Book Treating Drug Problems

    Book Details:
  • Author : Committee for the Substance Abuse Coverage Study
  • Publisher : National Academies Press
  • Release : 1992-01-01
  • ISBN : 9780309043960
  • Pages : 332 pages

Download or read book Treating Drug Problems written by Committee for the Substance Abuse Coverage Study and published by National Academies Press. This book was released on 1992-01-01 with total page 332 pages. Available in PDF, EPUB and Kindle. Book excerpt: Treating Drug Problems, Volume 2 presents a wealth of incisive and accessible information on the issue of drug abuse and treatment in America.

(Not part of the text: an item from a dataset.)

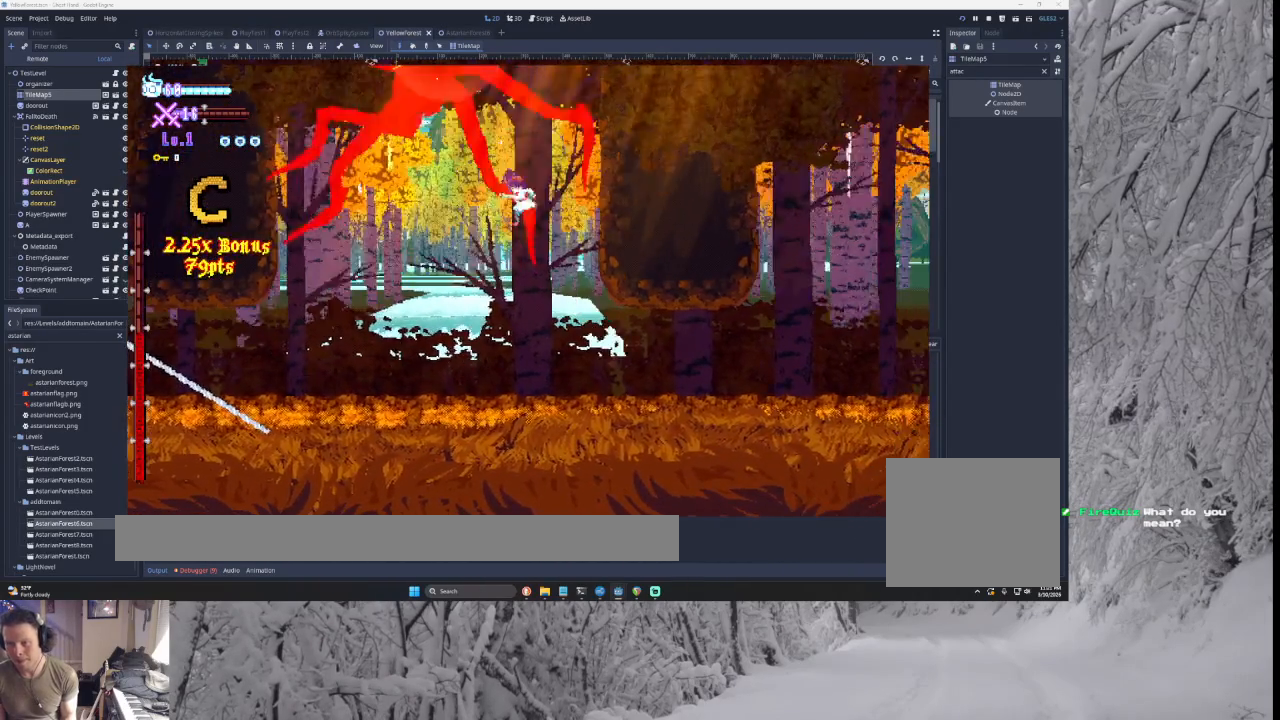
{"buttons": [], "left_stick": "center", "right_stick": "center", "events": [[100, "left_stick", "center"], [167, "left_stick", "left"], [367, "left_stick", "center"]]}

Several papers lay bare the relationship between drug treatment and other aspects of drug policy, including a powerful overview of twentieth century narcotics use in America and a unique account of how the federal government has built and managed the drug treatment system from the 1960s to the present. Two papers focus on the criminal justice system. The remaining papers focus on Employer policies and practices toward illegal drugs. Patterns and cycles of cocaine use in subcultures and the popular culture. Drug treatment from a marketing, supply-and-demand perspective, including an analysis of policy options. Treating Drug Problems, Volume 2 provides important information to policy makers and administrators, drug treatment specialists, and researchers.